Prevention and treatment:
Farmers should observe cows in a cowshed in time. If cows with suspected mastitis are found, they should be treated by isolation in time, which can effectively reduce the speed of disease transmission. Isolated dairy cows should be placed in ventilated cowhouses with good environmental conditions, and hygienic conditions can effectively treat mastitis. For farmers, the best situation should be no disease, so the prevention of mastitis is also very important.

Standardized Milking Parlour work. When milking cows, the staff must disinfect their hands, and the milking posture must be correct. If milking is done by machine, the machine should also be disinfected, and the position of the milking machine must be correct. To increase the milk production of cows, some breeders will beat hormones on cows. This is irrational behavior. Milk production of cows should follow their constitution. Forced increase of milk production will damage the breasts of cows, and in serious cases may lead to the cessation of production.

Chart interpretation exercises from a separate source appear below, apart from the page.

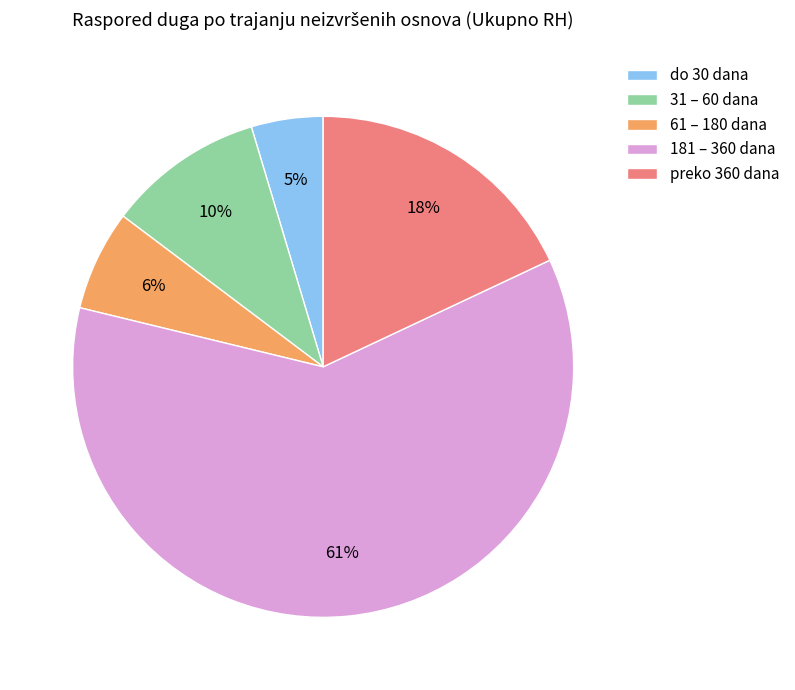

Rank the categories by value from lowest to highest.

do 30 dana, 61 – 180 dana, 31 – 60 dana, preko 360 dana, 181 – 360 dana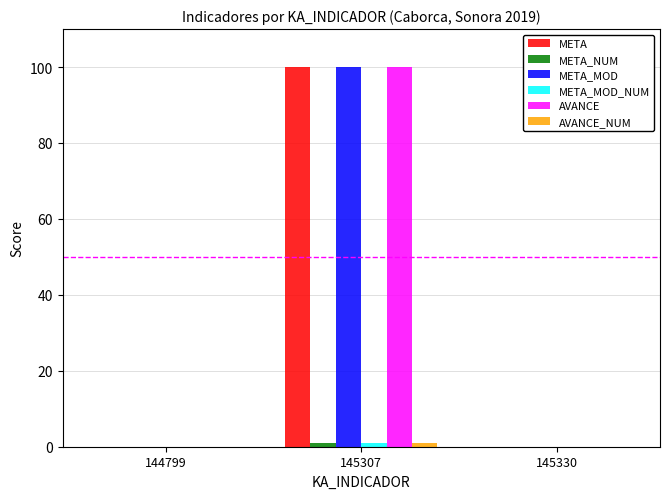

At which category is the sum across all series the highest?

145307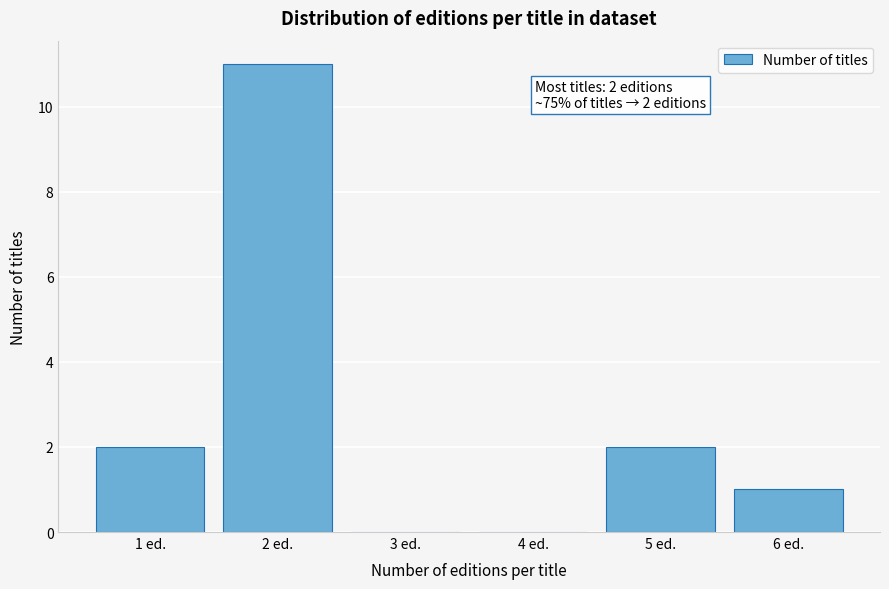

Over which range of the x-axis is the bar tallest?

1.5 to 2.5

For the diseased cows, we should also ensure that their drinking water is adequate and clean. The intake of water can make the cows discharge toxins from their bodies. The insufficient supply of water will seriously affect their digestion of food, resulting in the inability of nutrition facts to be well absorbed by the body, thus further affecting their growth and development. At the same time, when milking cows, farmers should pay attention to milk every day, to ensure that the cows form a good biological clock for milking. At the same time, after milking, the cowshed should be cleaned. If there is residual milk on the ground, it should be cleaned and kept clean and tidy.

Common Diseases of Dairy Cows and Their Prevention
Common Diseases of Dairy Cows and Their Prevention


Dairy cow disease is the most headache for cattle farmers, but it should be noted that, compared with the treatment of disease, the more important thing is to do a good job of disease prevention, solve the problem from the root causes, while saving drug expenses, it can also reduce the pain of cow disease.